グローバルDX情報
インターネットブラウザ Brave(ブレイブ)
インターネットが爆発的に普及するきっかけとなったNetscape Navigator向けJavascriptの開発者として知られるブレンダン・アイク氏が2015年に設立したBrave Softwareが提供するブラウザ。機能の詳細は様々なサイトで紹介されているので、本コラムでは、ポイントだけ述べますので、是非ご自身で使ってみてください。
特徴をまとめると以下3点です。
- 広告ブロック:ウェブ表示速度がGoogle Chrome, Microsoft Edgeに比べ格段に速い。
- プライバシー保護:マルウェアやトラッカーをブロックする個人情報を守る設計で監視が無い状態でインターネットを利用できます。
- 広告閲覧で報酬を受け取る:広告表示設定をONにすることで閲覧した広告に応じてBraveポイント(BAP)が付与されます。

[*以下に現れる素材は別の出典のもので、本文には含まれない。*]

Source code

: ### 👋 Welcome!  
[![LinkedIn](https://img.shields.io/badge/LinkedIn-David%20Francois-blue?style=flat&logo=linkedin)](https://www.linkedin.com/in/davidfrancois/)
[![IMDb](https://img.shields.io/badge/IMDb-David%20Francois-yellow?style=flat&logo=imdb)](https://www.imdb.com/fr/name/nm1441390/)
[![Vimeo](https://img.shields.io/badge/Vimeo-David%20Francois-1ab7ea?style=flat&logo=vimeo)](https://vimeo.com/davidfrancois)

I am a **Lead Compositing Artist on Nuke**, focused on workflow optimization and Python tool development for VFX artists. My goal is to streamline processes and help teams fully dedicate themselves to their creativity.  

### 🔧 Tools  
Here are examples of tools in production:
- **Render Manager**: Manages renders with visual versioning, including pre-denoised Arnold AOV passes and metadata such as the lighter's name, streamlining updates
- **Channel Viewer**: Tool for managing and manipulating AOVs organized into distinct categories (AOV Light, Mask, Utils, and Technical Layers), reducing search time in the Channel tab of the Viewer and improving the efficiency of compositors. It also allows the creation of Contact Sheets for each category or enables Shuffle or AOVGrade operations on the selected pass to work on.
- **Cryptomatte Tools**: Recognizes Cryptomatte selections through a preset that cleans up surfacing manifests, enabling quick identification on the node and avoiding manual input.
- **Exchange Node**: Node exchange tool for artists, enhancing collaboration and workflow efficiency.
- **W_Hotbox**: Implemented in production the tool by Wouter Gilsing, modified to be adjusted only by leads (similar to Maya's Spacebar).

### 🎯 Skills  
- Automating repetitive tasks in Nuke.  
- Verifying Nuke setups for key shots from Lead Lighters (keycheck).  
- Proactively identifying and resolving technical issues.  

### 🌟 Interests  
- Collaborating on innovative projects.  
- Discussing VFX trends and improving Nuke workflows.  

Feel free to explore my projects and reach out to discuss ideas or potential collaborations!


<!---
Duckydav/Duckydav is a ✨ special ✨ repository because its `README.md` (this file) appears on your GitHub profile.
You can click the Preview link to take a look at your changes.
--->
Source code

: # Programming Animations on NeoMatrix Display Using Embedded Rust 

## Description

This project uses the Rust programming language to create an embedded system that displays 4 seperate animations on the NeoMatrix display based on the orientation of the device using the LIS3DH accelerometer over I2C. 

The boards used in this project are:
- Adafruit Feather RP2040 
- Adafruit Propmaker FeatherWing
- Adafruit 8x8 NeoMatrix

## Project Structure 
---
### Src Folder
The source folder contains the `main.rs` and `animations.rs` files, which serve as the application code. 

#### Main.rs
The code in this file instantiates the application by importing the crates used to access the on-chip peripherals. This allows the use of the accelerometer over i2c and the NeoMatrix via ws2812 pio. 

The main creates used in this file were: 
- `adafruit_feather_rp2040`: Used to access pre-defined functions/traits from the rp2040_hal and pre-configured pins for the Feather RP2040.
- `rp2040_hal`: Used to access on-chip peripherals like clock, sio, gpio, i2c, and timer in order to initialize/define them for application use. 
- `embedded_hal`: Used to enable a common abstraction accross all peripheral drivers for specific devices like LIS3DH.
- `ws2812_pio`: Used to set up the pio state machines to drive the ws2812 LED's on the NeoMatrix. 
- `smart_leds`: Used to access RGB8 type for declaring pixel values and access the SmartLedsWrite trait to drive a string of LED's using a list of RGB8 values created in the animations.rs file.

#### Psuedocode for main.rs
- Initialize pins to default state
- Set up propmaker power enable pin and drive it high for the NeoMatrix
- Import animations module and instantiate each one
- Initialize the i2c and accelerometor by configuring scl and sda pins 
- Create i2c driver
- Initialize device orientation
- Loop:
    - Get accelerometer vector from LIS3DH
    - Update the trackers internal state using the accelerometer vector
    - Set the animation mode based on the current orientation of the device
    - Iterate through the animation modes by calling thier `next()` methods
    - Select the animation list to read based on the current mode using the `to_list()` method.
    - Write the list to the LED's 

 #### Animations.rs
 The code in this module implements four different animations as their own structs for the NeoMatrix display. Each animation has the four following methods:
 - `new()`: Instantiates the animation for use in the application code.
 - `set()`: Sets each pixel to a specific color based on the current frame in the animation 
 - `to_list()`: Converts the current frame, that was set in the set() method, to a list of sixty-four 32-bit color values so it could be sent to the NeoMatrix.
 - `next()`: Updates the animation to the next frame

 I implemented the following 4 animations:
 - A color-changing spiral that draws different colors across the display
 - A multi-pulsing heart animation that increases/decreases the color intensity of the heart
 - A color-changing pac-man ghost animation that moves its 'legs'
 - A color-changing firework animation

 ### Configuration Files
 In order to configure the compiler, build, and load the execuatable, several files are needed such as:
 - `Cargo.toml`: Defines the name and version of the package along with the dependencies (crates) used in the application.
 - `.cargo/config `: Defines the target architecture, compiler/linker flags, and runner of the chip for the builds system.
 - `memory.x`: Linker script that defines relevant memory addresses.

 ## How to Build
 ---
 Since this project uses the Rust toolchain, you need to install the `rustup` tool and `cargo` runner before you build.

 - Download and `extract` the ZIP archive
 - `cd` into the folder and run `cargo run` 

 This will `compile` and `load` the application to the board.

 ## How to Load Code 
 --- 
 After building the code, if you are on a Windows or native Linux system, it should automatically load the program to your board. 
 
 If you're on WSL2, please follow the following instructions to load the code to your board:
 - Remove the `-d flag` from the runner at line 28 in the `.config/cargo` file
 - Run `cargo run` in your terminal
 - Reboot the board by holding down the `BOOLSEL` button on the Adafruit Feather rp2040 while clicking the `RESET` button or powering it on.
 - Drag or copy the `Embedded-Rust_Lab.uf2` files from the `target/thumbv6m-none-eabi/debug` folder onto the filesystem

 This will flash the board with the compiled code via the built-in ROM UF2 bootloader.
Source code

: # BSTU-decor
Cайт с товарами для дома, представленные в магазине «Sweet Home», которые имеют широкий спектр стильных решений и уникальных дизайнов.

※広く普及しているChrome,Edge,Safari,Firefoxとは基本設計が全く異なるブラウザなので
まずは使ってみることをお勧めします。
電子メールサービス Protonmail
2013年に設立された電子メールサービス。米国やEUの権力が及ばず、DPAやDPOなどのプライバシー保護法が強力な永世中立国スイスで運用されています。サーバーはスイス国内に設置されているため、スイスの法の下によってのみ運用され、Protonmailは「スイスの裁判所が出す令状がなければ、利用者の情報は開示しない」とコメントしています。
これまでのメーラーとの違いは?
- エンドツーエンド暗号化とゼロアクセス暗号化:メールの暗号化により、利用者以外の誰もメールボックスにあるメッセージを読むことができません。もちろん、運営者であるProtonmail Technologies AGですら、復号して読むことはできません。
- 追跡なし:Gmailと比較すると違いは明らかです。Gmailを運営するGoogleは利用者のあらゆる行動を記録しています。IPアドレス、検索行為、利用者がどのメールを開封したか、どのウエッブを閲覧したかなどなど、利用者の行動を追跡しています。一方、ProtonMailはGoogle とは真逆のコンセプトであり、デフォルトでは利用者の行動を監視しないし、記録もしません。
秘匿情報を扱う会社や、社員間のメールに利用することは十分価値あるサービスなので、一度、利用を検討してみてはいかがでしょうか?
検索エンジン Neeva
元Googleの広告担当Senior Vice Presidentスリダール・ラマスワミ氏と元YouTubeのマネタイズ担当Vice Presidentヴィヴェーク・ラグナタンが設立した課金型検索サービス。
Neevaは広告なしの検索エンジンで、サービスの本格稼働はこれからで、利用するには事前にウェイティングリストに登録する必要があります。
Neevaの特徴は、
- 有料の検索サービスです。
- 利用者が利用料を払うためNeevaは利用者にプライバシーを提供します。広告がないことでNeevaは利用者のデータを保存したりマイニングしたりする理由がありません。
- アカウントへのリンクや検索履歴などの利用者の行動は、単に利用者の行動をパーソナライズするために使用されます。
広告がないことで、Neevaは質の高い利用者体験を提供することに完全に集中できるようになるという考えです。広告なしのサブスクサービスは、既存の大規模で確立された産業を破壊してきました。例えば、NetflixやHuluなどのサブスクストリーミングサービスは、地上波テレビやケーブルテレビを陳腐化させ、NHKの利用料金問題にも発展してきています。見なくても受信料のかかるNHK月額受信料(BS含む)とNetflix月額視聴料(4K対応)はほぼ同じです。
1150億ドルの広告部門を持つGoogleは、株主に対する責任からこの利益創出を続けなければならないため、Googleは自社の最大の強みである検索&広告事業を縮小するわけにはいかないでしょう。 Neevaの挑戦は、時期尚早と見えるかもしれませんが、十分な価値を提供できれば、コアな利用者を獲得し、既存テレビに置き換わる勢いのあるNetflixやhuluのような存在になるかもしれません。